* EXERCISE DESCRIPTION: Please duplicate the lines from the listing below, starting at the line that contains "If you are studying" and ending after the line that contains "- Link this in your yaml file".

··· EXERCISE INPUT ···

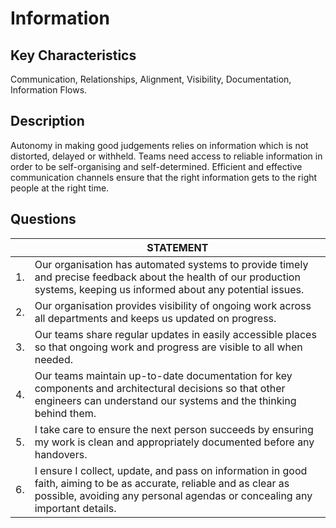 # Information

## Key Characteristics
Communication, Relationships, Alignment, Visibility, Documentation, Information Flows.

## Description
Autonomy in making good judgements relies on information which is not distorted, delayed or withheld. Teams need access to reliable information in order to be self-organising and self-determined. Efficient and effective communication channels ensure that the right information gets to the right people at the right time.

## Questions

| | STATEMENT  	| 
|---	|---	|
| 1. | Our organisation has automated systems to provide timely and precise feedback about the health of our production systems, keeping us informed about any potential issues.	|  
| 2. | Our organisation provides visibility of ongoing work across all departments and keeps us updated on progress.	|   	
| 3. | Our teams share regular updates in easily accessible places so that ongoing work and progress are visible to all when needed. |  
| 4. | Our teams maintain up-to-date documentation for key components and architectural decisions so that other engineers can understand our systems and the thinking behind them.	| 
| 5. | I take care to ensure the next person succeeds by ensuring my work is clean and appropriately documented before any handovers.	|
| 6. | I ensure I collect, update, and pass on information in good faith, aiming to be as accurate, reliable and as clear as possible, avoiding any personal agendas or concealing any important details. |
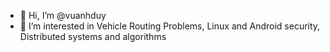 - 👋 Hi, I’m @vuanhduy
- 👀 I’m interested in Vehicle Routing Problems, Linux and Android security, Distributed systems and algorithms

<!---
vuanhduy/vuanhduy is a ✨ special ✨ repository because its `README.md` (this file) appears on your GitHub profile.
You can click the Preview link to take a look at your changes.
--->
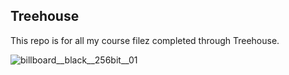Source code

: ## Treehouse


This repo is for all my course filez completed through Treehouse. 

![billboard__black__256bit__01](https://cloud.githubusercontent.com/assets/15991558/17046391/778a9ca0-4f98-11e6-93f7-4b2a716196fd.png)

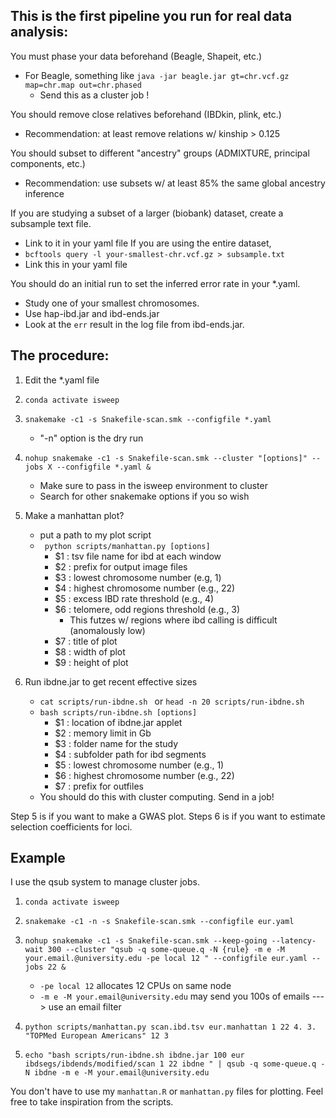 ## This is the first pipeline you run for real data analysis:

You must phase your data beforehand (Beagle, Shapeit, etc.)
- For Beagle, something like ` java -jar beagle.jar gt=chr.vcf.gz map=chr.map out=chr.phased `
    - Send this as a cluster job !

You should remove close relatives beforehand (IBDkin, plink, etc.)
- Recommendation: at least remove relations w/ kinship > 0.125

You should subset to different "ancestry" groups (ADMIXTURE, principal components, etc.)
- Recommendation: use subsets w/ at least 85% the same global ancestry inference

If you are studying a subset of a larger (biobank) dataset, create a subsample text file.
- Link to it in your yaml file
If you are using the entire dataset,
- ` bcftools query -l your-smallest-chr.vcf.gz > subsample.txt `
- Link this in your yaml file

You should do an initial run to set the inferred error rate in your *.yaml.
- Study one of your smallest chromosomes.
- Use hap-ibd.jar and ibd-ends.jar
- Look at the `err` result in the log file from ibd-ends.jar.

## The procedure:

1. Edit the *.yaml file
2. ` conda activate isweep `

3. ` snakemake -c1 -s Snakefile-scan.smk --configfile *.yaml `
    - "-n" option is the dry run

4. `nohup snakemake -c1 -s Snakefile-scan.smk --cluster "[options]" --jobs X --configfile *.yaml & `
    - Make sure to pass in the isweep environment to cluster
    - Search for other snakemake options if you so wish

5. Make a manhattan plot?
    - put a path to my plot script
    - ` python scripts/manhattan.py [options]`
        - $1 : tsv file name for ibd at each window
        - $2 : prefix for output image files
        - $3 : lowest chromosome number (e.g, 1)
        - $4 : highest chromosome number (e.g., 22)
        - $5 : excess IBD rate threshold (e.g., 4)
        - $6 : telomere, odd regions threshold (e.g., 3)
            - This futzes w/ regions where ibd calling is difficult (anomalously low)
        - $7 : title of plot
        - $8 : width of plot
        - $9 : height of plot

6. Run ibdne.jar to get recent effective sizes
    - `cat scripts/run-ibdne.sh ` or `head -n 20 scripts/run-ibdne.sh `
    - `bash scripts/run-ibdne.sh [options] `
        - $1 : location of ibdne.jar applet
        - $2 : memory limit in Gb
        - $3 : folder name for the study
        - $4 : subfolder path for ibd segments
        - $5 : lowest chromosome number (e.g., 1)
        - $6 : highest chromosome number (e.g., 22)
        - $7 : prefix for outfiles 
    - You should do this with cluster computing. Send in a job!

Step 5 is if you want to make a GWAS plot.
Steps 6 is if you want to estimate selection coefficients for loci.

## Example

I use the qsub system to manage cluster jobs.

1. `conda activate isweep`
2. `snakemake -c1 -n -s Snakefile-scan.smk --configfile eur.yaml`

3. `nohup snakemake -c1 -s Snakefile-scan.smk --keep-going --latency-wait 300 --cluster "qsub -q some-queue.q -N {rule} -m e -M your.email.@university.edu -pe local 12 " --configfile eur.yaml --jobs 22 & `
    - `-pe local 12` allocates 12 CPUs on same node
    - `-m e -M your.email@university.edu` may send you 100s of emails ---> use an email filter

4. `python scripts/manhattan.py scan.ibd.tsv eur.manhattan 1 22 4. 3. "TOPMed European Americans" 12 3` 

5. ` echo "bash scripts/run-ibdne.sh ibdne.jar 100 eur ibdsegs/ibdends/modified/scan 1 22 ibdne " | qsub -q some-queue.q -N ibdne -m e -M your.email@university.edu `

You don't have to use my `manhattan.R` or `manhattan.py` files for plotting. Feel free to take inspiration from the scripts.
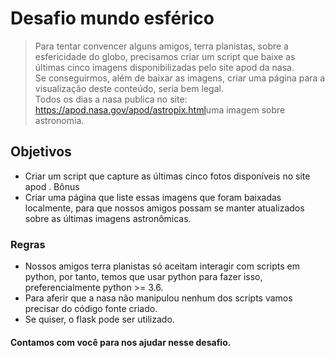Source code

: # Desafio mundo esférico
> Para tentar convencer alguns amigos, terra planistas, sobre a esfericidade do globo,
precisamos criar um script que baixe as últimas cinco imagens disponibilizadas pelo site
apod da nasa.  
Se conseguirmos, além de baixar as imagens, criar uma página para a visualização deste
conteúdo, seria bem legal.  
Todos os dias a nasa publica no site:​ ​ https://apod.nasa.gov/apod/astropix.html​ uma imagem
sobre astronomia.

## Objetivos

- Criar um script que capture as últimas cinco fotos disponíveis no site​ ​ apod​ .
Bônus
- Criar uma página que liste essas imagens que foram baixadas localmente, para que nossos
amigos possam se manter atualizados sobre as últimas imagens astronômicas.

### Regras
- Nossos amigos terra planistas só aceitam interagir com scripts em python, por tanto, temos
que usar python para fazer isso, preferencialmente python >= 3.6.
- Para aferir que a nasa não manipulou nenhum dos scripts vamos precisar do código fonte
criado. 
- Se quiser, o flask pode ser utilizado.

#### Contamos com você para nos ajudar nesse desafio.
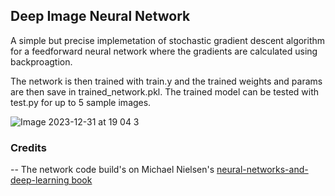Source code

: ## Deep Image Neural Network

A simple but precise implemetation of stochastic gradient descent algorithm for a feedforward neural network where the gradients are 
calculated using backproagtion. 

The network is then trained with train.y and the trained weights and params are then save in trained_network.pkl.
The trained model can be tested with test.py for up to 5 sample images.

![Image 2023-12-31 at 19 04 3](https://github.com/Jaykef/training-deep-neural-nets/assets/11355002/9f57c8fc-7f7d-4537-89dd-f26aacf59807)

### Credits
-- The network code build's on Michael Nielsen's <a href="https://github.com/mnielsen/neural-networks-and-deep-learning">neural-networks-and-deep-learning book</a>
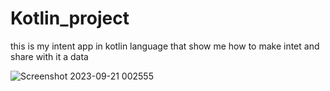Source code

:# Kotlin_project
this is my intent app in kotlin language that show me how to make intet and share with it a data

![Screenshot 2023-09-21 002555](https://github.com/mostafatarawneh/Kotlin_project/assets/47160216/19f25d3f-cde4-406c-b839-d6ba149f0aff)

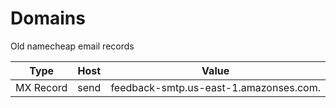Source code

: # Domains

Old namecheap email records

| Type      | Host | Value                                  |
| --------- | ---- | -------------------------------------- |
| MX Record | send | feedback-smtp.us-east-1.amazonses.com. |
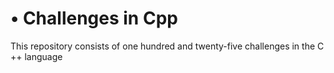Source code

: # • Challenges in Cpp

This repository consists of one hundred and twenty-five challenges in the C ++ language

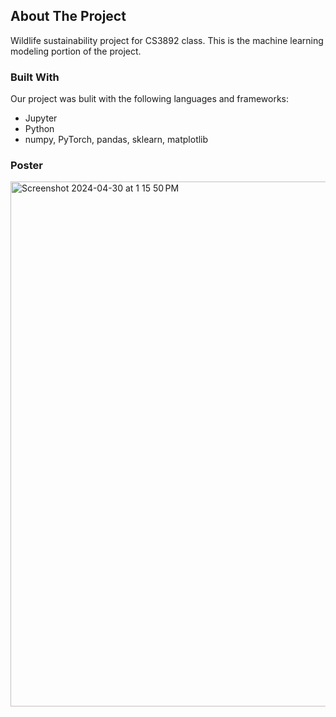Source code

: <!-- ABOUT THE PROJECT -->
## About The Project

Wildlife sustainability project for CS3892 class. This is the machine learning modeling portion of the project.


### Built With

Our project was bulit with the following languages and frameworks:

* Jupyter
* Python
* numpy, PyTorch, pandas, sklearn, matplotlib

### Poster
<img width="840" alt="Screenshot 2024-04-30 at 1 15 50 PM" src="https://github.com/jzjackjz/wildlife-trends-models/assets/72879967/ab5f25f3-2688-4a3e-8555-d27c682813d8">
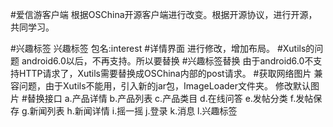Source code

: #爱信游客户端
  根据OSChina开源客户端进行改变。根据开源协议，进行开源，共同学习。

#兴趣标签
    兴趣标签
    包名:interest
#详情界面
    进行修改，增加布局。
#Xutils的问题
    android6.0以后，不再支持。所以要替换
#兴趣标签替换
    由于android6.0不支持HTTP请求了，Xutils需要替换成OSChina内部的post请求。
#获取网络图片
    兼容问题，由于Xutils不能用，引入新的jar包，ImageLoader文件夹。
    修改默认图片
#替换接口
    a.产品详情
    b.产品列表
    c.产品类目
    d.在线问答
    e.发帖分类
    f.发帖保存
    g.新闻列表
    h.新闻详情
    i.摇一摇
    j.登录
    k.消息
    l.兴趣标签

···

* SOLVED PROBLEM:
If you are studying a subset of a larger (biobank) dataset, create a subsample text file.
- Link to it in your yaml file
If you are using the entire dataset,
- ` bcftools query -l your-smallest-chr.vcf.gz > subsample.txt `
- Link this in your yaml file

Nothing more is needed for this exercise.